===== DOCUMENT SECTION
# SEO Question



## codyjoe (May 6, 2013)

I've been trying to discern if there's truly any difference between the following search terms.

Custom T-Shirts
Custom T Shirts

I'm assuming that search engines don't see the difference between either of the terms since most links are read as "mywebsite.com/custom-t-shirts" but what confuses me is that when you research some of the top sites in the screen printing field. You'll find some ranking on key-terms with the "-" in their terms while others rank without it. Does it really make a difference or not whether you use a hyphen?


----------



## GordonM (May 21, 2012)

Dashes and underscores in page, directory, and sub-domain names generally don't make a difference. As tshirts isn't as humanly readable as t-shirts, you might opt for the latter if you can only use it once. I use variations in the text, titles, page names, and main headings to give broader scope for the SEs: tees, tee shirts, t-shirts, tshirts, t shirts, etc. These are used individually, and never in a way the SEs would consider to be "stuffed."
==========
===== DATA EXTRACTS
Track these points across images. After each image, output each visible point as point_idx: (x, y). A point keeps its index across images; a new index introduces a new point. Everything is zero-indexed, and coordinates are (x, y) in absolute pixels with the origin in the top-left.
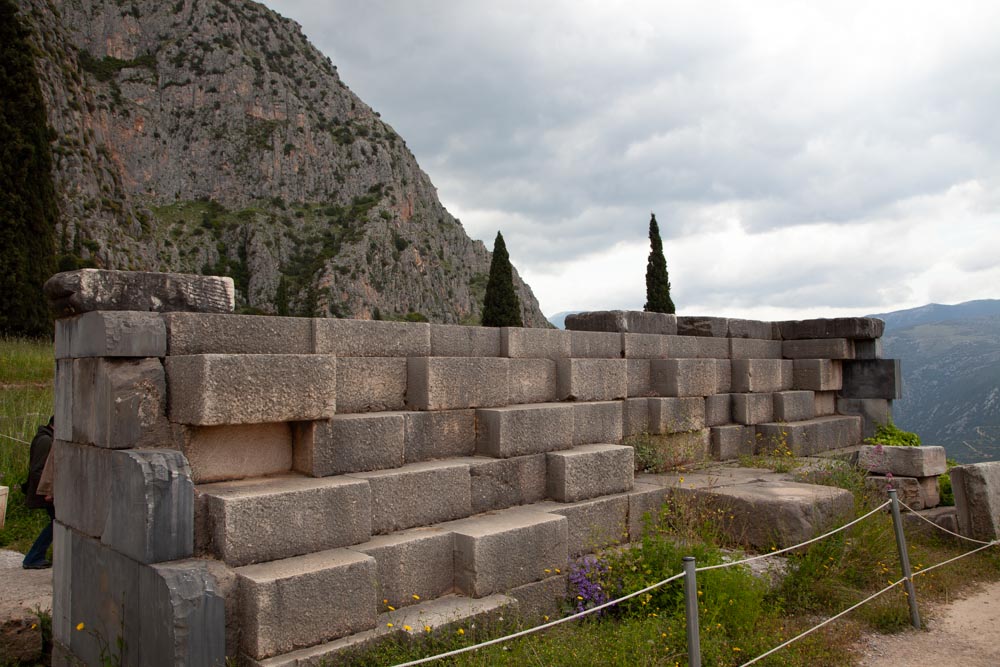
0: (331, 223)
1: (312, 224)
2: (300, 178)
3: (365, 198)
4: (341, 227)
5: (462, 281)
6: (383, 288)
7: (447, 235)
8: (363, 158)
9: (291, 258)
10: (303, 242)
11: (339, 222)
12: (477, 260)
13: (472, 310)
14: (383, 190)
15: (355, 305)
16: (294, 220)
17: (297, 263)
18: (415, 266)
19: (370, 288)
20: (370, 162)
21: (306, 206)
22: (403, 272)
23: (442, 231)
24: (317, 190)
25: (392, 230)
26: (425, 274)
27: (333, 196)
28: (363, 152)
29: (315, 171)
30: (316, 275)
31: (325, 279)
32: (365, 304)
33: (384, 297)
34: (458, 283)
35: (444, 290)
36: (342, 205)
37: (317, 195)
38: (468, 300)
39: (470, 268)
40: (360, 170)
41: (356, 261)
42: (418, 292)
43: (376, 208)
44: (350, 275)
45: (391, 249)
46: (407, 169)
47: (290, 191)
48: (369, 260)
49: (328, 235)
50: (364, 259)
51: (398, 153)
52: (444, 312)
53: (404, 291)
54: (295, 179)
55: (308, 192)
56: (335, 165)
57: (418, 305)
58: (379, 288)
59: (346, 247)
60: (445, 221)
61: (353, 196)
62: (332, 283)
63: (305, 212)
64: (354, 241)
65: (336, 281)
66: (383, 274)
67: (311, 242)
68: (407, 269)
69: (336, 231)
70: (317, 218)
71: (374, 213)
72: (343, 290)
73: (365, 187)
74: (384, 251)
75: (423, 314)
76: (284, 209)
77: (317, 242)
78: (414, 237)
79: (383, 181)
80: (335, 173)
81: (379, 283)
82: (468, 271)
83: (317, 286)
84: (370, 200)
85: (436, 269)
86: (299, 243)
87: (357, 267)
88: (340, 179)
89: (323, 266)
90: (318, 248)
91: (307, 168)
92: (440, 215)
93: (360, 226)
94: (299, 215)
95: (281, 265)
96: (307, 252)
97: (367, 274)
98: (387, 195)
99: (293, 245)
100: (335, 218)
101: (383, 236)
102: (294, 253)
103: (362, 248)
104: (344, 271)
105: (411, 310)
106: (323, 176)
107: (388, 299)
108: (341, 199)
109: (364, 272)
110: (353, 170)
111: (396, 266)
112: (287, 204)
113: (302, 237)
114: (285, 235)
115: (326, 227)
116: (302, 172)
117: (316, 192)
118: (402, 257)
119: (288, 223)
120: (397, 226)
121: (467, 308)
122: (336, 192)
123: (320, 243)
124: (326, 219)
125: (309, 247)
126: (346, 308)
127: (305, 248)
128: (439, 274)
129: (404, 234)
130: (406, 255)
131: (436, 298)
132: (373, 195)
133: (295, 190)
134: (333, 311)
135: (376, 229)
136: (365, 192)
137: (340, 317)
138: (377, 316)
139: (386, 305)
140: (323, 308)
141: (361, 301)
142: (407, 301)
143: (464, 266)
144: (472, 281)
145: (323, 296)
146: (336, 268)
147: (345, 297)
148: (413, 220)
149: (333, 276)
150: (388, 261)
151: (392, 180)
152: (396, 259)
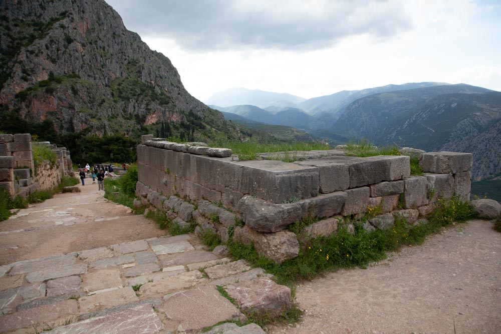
0: (35, 30)
1: (23, 30)
2: (19, 6)
3: (56, 18)
4: (40, 32)
5: (114, 61)
6: (56, 62)
7: (117, 40)
9: (8, 46)
10: (17, 39)
11: (40, 29)
12: (133, 53)
13: (121, 75)
14: (67, 14)
15: (38, 69)
16: (12, 28)
17: (11, 49)
18: (77, 51)
19: (47, 61)
21: (22, 21)
22: (70, 54)
23: (114, 38)
25: (65, 33)
26: (84, 56)
27: (39, 17)
29: (28, 3)
30: (16, 55)
31: (20, 56)
32: (43, 69)
33: (57, 66)
34: (111, 62)
35: (99, 65)
36: (44, 22)
37: (30, 16)
38: (118, 70)
39: (128, 56)
40: (54, 4)
41: (39, 47)
42: (78, 64)
43: (58, 22)
44: (34, 54)
45: (63, 42)
46: (86, 5)
47: (13, 13)
48: (47, 48)
49: (32, 36)
50: (44, 46)
52: (94, 74)
53: (69, 63)
54: (15, 7)
55: (24, 14)
56: (40, 1)
57: (77, 71)
58: (54, 61)
59: (37, 41)
60: (116, 34)
61: (50, 17)
62: (24, 58)
63: (21, 24)
64: (41, 38)
65: (27, 57)
66: (58, 55)
67: (21, 39)
68: (72, 53)
69: (36, 34)
70: (27, 27)
71: (57, 25)
72: (31, 62)
73: (57, 12)
74: (58, 44)
75: (80, 75)
76: (8, 22)
77: (25, 39)
78: (78, 37)
79: (67, 10)
80: (41, 5)
81: (54, 59)
82: (127, 58)
83: (17, 60)
84: (58, 19)
85: (95, 54)
86: (14, 39)
87: (39, 50)
88: (43, 8)
89: (20, 50)
90: (24, 42)
92: (114, 31)
93: (48, 31)
94: (16, 25)
96: (18, 44)
97: (45, 54)
98: (69, 17)
99: (10, 40)
100: (37, 28)
101: (59, 36)
102: (10, 44)
104: (32, 52)
105: (73, 73)
106: (33, 7)
107: (60, 67)
108: (44, 19)
109: (43, 53)
110: (51, 3)
111: (65, 51)
112: (10, 20)
113: (17, 36)
114: (4, 34)
115: (32, 32)
117: (30, 14)
118: (69, 47)
119: (8, 29)
120: (69, 32)
121: (118, 75)
122: (41, 15)
124: (32, 28)
125: (19, 41)
126: (32, 71)
127: (17, 42)
128: (96, 56)
129: (72, 36)
130: (71, 46)
131: (91, 67)
132: (61, 17)
133: (16, 13)
134: (24, 71)
135: (56, 32)
136: (58, 15)
137: (29, 75)
138: (51, 74)
139: (57, 70)
140: (18, 71)
141: (41, 67)
142: (71, 68)
143: (125, 56)
144: (129, 63)
145: (17, 64)
146: (28, 51)
147: (32, 66)
148: (89, 31)
149: (25, 55)
150: (61, 48)
151: (72, 9)
152: (66, 47)
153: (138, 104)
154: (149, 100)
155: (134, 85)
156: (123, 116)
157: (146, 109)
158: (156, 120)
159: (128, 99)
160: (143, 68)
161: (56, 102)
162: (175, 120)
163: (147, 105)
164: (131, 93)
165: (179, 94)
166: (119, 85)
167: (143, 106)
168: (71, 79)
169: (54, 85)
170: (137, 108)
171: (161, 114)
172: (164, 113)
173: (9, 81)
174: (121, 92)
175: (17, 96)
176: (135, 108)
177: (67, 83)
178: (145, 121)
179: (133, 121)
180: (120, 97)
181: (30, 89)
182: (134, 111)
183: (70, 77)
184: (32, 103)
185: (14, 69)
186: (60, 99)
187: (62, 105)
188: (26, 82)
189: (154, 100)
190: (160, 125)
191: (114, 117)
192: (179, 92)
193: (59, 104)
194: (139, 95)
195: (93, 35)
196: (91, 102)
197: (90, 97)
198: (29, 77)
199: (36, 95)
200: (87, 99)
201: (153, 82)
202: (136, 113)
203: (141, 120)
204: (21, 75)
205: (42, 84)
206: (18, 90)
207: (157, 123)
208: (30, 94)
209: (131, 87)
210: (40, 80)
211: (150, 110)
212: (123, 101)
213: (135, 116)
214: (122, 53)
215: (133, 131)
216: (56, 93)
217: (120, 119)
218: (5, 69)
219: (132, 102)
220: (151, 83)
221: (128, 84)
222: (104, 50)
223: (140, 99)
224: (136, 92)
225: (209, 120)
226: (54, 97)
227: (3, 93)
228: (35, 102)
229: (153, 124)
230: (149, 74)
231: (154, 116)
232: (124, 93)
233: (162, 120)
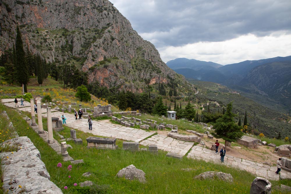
0: (95, 34)
1: (90, 34)
2: (88, 22)
3: (105, 27)
4: (98, 35)
5: (132, 49)
6: (107, 51)
7: (131, 37)
8: (105, 16)
9: (84, 43)
10: (88, 39)
11: (98, 33)
12: (139, 43)
13: (135, 56)
14: (110, 24)
15: (99, 55)
16: (85, 33)
17: (86, 44)
18: (116, 45)
19: (103, 50)
20: (107, 17)
21: (89, 29)
22: (113, 46)
23: (130, 36)
24: (93, 25)
25: (111, 35)
26: (120, 47)
27: (97, 27)
28: (105, 15)
29: (92, 20)
30: (89, 48)
31: (91, 48)
32: (102, 55)
33: (107, 53)
34: (131, 49)
35: (126, 51)
36: (99, 29)
37: (93, 26)
38: (134, 54)
39: (137, 45)
40: (104, 19)
41: (99, 43)
42: (117, 51)
43: (107, 29)
44: (98, 47)
45: (110, 40)
46: (118, 19)
47: (85, 25)
48: (103, 43)
49: (95, 37)
50: (102, 43)
51: (116, 15)
52: (124, 57)
53: (113, 51)
54: (87, 22)
55: (90, 26)
56: (98, 18)
57: (117, 55)
58: (106, 51)
59: (98, 40)
60: (131, 33)
61: (102, 26)
62: (93, 49)
63: (89, 31)
64: (100, 38)
65: (94, 49)
66: (107, 47)
67: (90, 39)
68: (114, 45)
69: (96, 36)
70: (92, 33)
71: (106, 31)
72: (96, 51)
73: (105, 24)
74: (108, 41)
75: (118, 57)
76: (83, 30)
78: (117, 37)
79: (110, 22)
80: (98, 20)
81: (106, 49)
82: (136, 46)
83: (89, 50)
84: (106, 27)
85: (124, 45)
86: (86, 39)
87: (100, 45)
88: (99, 22)
89: (91, 45)
90: (91, 40)
91: (90, 19)
92: (129, 31)
93: (102, 34)
94: (87, 32)
95: (81, 45)
96: (88, 41)
97: (102, 47)
98: (111, 26)
99: (85, 40)
100: (97, 32)
101: (108, 37)
102: (85, 42)
103: (101, 40)
104: (96, 46)
105: (115, 56)
106: (94, 21)
108: (99, 27)
109: (101, 46)
110: (102, 19)
111: (111, 45)
112: (84, 29)
113: (88, 37)
114: (83, 37)
116: (89, 20)
117: (92, 26)
119: (84, 34)
120: (112, 34)
122: (98, 25)
123: (92, 39)
124: (94, 33)
125: (89, 40)
126: (96, 56)
128: (124, 47)
129: (114, 36)
130: (114, 42)
131: (122, 53)
132: (107, 26)
133: (87, 25)
134: (93, 56)
135: (106, 35)
136: (105, 25)
137: (95, 58)
138: (105, 57)
139: (108, 55)
140: (90, 56)
141: (100, 54)
142: (114, 54)
143: (135, 45)
144: (137, 49)
145: (90, 53)
146: (94, 45)
147: (96, 53)
148: (120, 33)
149: (93, 48)
150: (109, 43)
151: (113, 22)
152: (111, 43)
153: (146, 73)
154: (151, 71)
155: (142, 62)
156: (139, 80)
157: (150, 76)
158: (155, 82)
159: (141, 70)
160: (145, 52)
161: (108, 72)
162: (164, 82)
163: (151, 73)
164: (142, 67)
165: (162, 66)
166: (135, 62)
167: (148, 74)
168: (115, 60)
169: (107, 63)
171: (157, 79)
172: (159, 78)
173: (86, 62)
174: (137, 66)
175: (90, 69)
176: (144, 75)
177: (113, 62)
178: (149, 83)
179: (144, 83)
180: (136, 69)
181: (95, 66)
182: (144, 77)
183: (114, 58)
184: (97, 73)
185: (88, 55)
186: (110, 71)
187: (111, 74)
188: (93, 62)
189: (154, 71)
190: (158, 85)
191: (135, 80)
192: (162, 64)
193: (110, 73)
194: (146, 68)
195: (121, 35)
196: (124, 72)
197: (124, 70)
198: (95, 59)
199: (99, 69)
200: (122, 71)
201: (150, 60)
202: (144, 78)
203: (148, 82)
204: (92, 58)
205: (101, 63)
206: (90, 66)
207: (156, 84)
208: (96, 68)
209: (141, 63)
210: (99, 60)
211: (152, 76)
212: (138, 71)
213: (145, 79)
214: (134, 43)
215: (144, 88)
216: (109, 68)
217: (138, 81)
218: (83, 55)
219: (143, 71)
220: (149, 60)
221: (139, 61)
222: (127, 43)
223: (147, 70)
224: (144, 66)
225: (178, 81)
226: (108, 70)
227: (84, 68)
228: (99, 73)
229: (154, 84)
230: (148, 55)
231: (154, 79)
232: (138, 67)
233: (158, 82)
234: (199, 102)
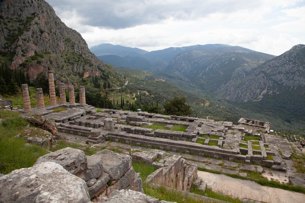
0: (20, 24)
1: (13, 25)
2: (8, 9)
3: (30, 17)
4: (23, 26)
5: (62, 41)
6: (37, 44)
7: (58, 27)
8: (28, 4)
10: (11, 30)
11: (23, 24)
12: (67, 34)
13: (65, 49)
14: (36, 15)
15: (29, 50)
16: (7, 23)
17: (10, 37)
18: (46, 38)
19: (33, 45)
20: (31, 6)
21: (11, 19)
22: (43, 40)
23: (56, 26)
24: (14, 13)
25: (39, 27)
26: (50, 40)
27: (20, 16)
28: (29, 3)
29: (13, 7)
30: (16, 41)
31: (19, 42)
32: (32, 49)
33: (38, 47)
34: (60, 42)
35: (56, 44)
36: (23, 19)
37: (14, 15)
38: (64, 46)
39: (65, 36)
40: (28, 8)
41: (28, 37)
42: (48, 45)
43: (34, 21)
44: (26, 41)
45: (39, 33)
46: (43, 8)
47: (5, 13)
48: (32, 37)
49: (19, 28)
50: (31, 36)
51: (40, 3)
52: (56, 50)
53: (44, 45)
54: (6, 10)
55: (11, 14)
56: (19, 6)
57: (48, 49)
58: (36, 45)
59: (25, 33)
60: (57, 23)
61: (26, 16)
62: (21, 43)
63: (11, 21)
64: (27, 31)
65: (23, 43)
66: (37, 40)
67: (14, 30)
68: (44, 39)
70: (15, 23)
71: (33, 22)
72: (25, 45)
73: (30, 13)
74: (37, 34)
75: (50, 51)
78: (46, 30)
79: (35, 12)
80: (20, 9)
81: (36, 43)
82: (65, 37)
83: (17, 44)
84: (32, 18)
85: (53, 38)
86: (10, 31)
87: (29, 39)
88: (22, 11)
89: (18, 38)
90: (17, 32)
91: (10, 6)
92: (56, 21)
93: (29, 26)
94: (9, 22)
95: (5, 38)
96: (13, 33)
97: (32, 41)
98: (37, 16)
99: (8, 31)
100: (21, 23)
101: (36, 29)
102: (9, 34)
103: (30, 33)
104: (25, 40)
105: (46, 50)
106: (16, 9)
107: (39, 47)
108: (23, 17)
109: (31, 40)
110: (26, 8)
111: (41, 38)
112: (4, 18)
113: (11, 29)
114: (5, 28)
115: (18, 26)
116: (8, 7)
117: (14, 14)
118: (42, 36)
119: (5, 24)
120: (40, 26)
121: (64, 49)
122: (21, 15)
123: (17, 31)
124: (18, 23)
126: (26, 50)
127: (12, 32)
128: (54, 40)
129: (43, 29)
130: (43, 35)
131: (53, 47)
132: (33, 16)
133: (7, 13)
134: (23, 51)
135: (34, 27)
136: (30, 15)
137: (25, 53)
138: (36, 52)
139: (39, 49)
140: (19, 50)
141: (31, 48)
142: (44, 48)
143: (63, 36)
144: (66, 40)
145: (19, 47)
146: (22, 39)
147: (26, 47)
148: (46, 23)
149: (21, 41)
150: (38, 37)
151: (38, 11)
152: (41, 36)
153: (79, 66)
154: (84, 64)
155: (74, 55)
156: (73, 74)
157: (83, 69)
158: (89, 75)
159: (73, 64)
160: (75, 44)
161: (42, 68)
162: (97, 75)
163: (83, 67)
164: (74, 60)
165: (92, 57)
166: (66, 55)
167: (81, 68)
168: (47, 55)
169: (40, 59)
170: (78, 69)
171: (91, 72)
172: (92, 71)
173: (15, 57)
174: (69, 60)
175: (21, 65)
176: (77, 69)
177: (46, 57)
178: (83, 76)
179: (78, 77)
180: (69, 63)
181: (27, 61)
182: (77, 70)
183: (46, 53)
184: (30, 69)
185: (17, 50)
186: (44, 66)
187: (45, 70)
188: (24, 57)
189: (86, 64)
190: (91, 78)
191: (69, 75)
192: (92, 56)
193: (44, 69)
194: (78, 61)
195: (48, 26)
196: (58, 67)
197: (57, 65)
198: (25, 54)
199: (32, 65)
200: (56, 65)
201: (80, 52)
202: (78, 71)
203: (81, 75)
204: (22, 53)
205: (33, 58)
206: (21, 62)
207: (89, 77)
208: (28, 64)
209: (72, 56)
210: (30, 55)
211: (85, 70)
212: (71, 65)
213: (78, 73)
214: (61, 34)
215: (79, 82)
216: (43, 64)
217: (72, 76)
218: (9, 49)
219: (75, 65)
221: (70, 55)
222: (55, 35)
223: (79, 63)
224: (76, 59)
225: (108, 72)
226: (41, 66)
227: (13, 64)
228: (32, 69)
229: (87, 77)
230: (78, 47)
231: (87, 73)
232: (70, 60)
233: (91, 75)
234: (131, 93)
==========
* **BRIEF 1**:
Can you repeat the SEO thread word for word, everything from "I've been trying" down to "(May 21, 2012)"?
* **BRIEF 2**:
Answer these about the SEO thread:
(a) Which two search terms is codyjoe trying to tell apart?
(b) In what form does codyjoe say most links are read?
(c) According to GordonM, what in page, directory, and sub-domain names generally doesn't make a difference?

* **RESPONSE BOX 1**:
I've been trying to discern if there's truly any difference between the following search terms.

Custom T-Shirts
Custom T Shirts

I'm assuming that search engines don't see the difference between either of the terms since most links are read as "mywebsite.com/custom-t-shirts" but what confuses me is that when you research some of the top sites in the screen printing field. You'll find some ranking on key-terms with the "-" in their terms while others rank without it. Does it really make a difference or not whether you use a hyphen?


----------



## GordonM (May 21, 2012)

* **RESPONSE BOX 2**:
(a) "Custom T-Shirts" and "Custom T Shirts"
(b) As "mywebsite.com/custom-t-shirts"
(c) Dashes and underscores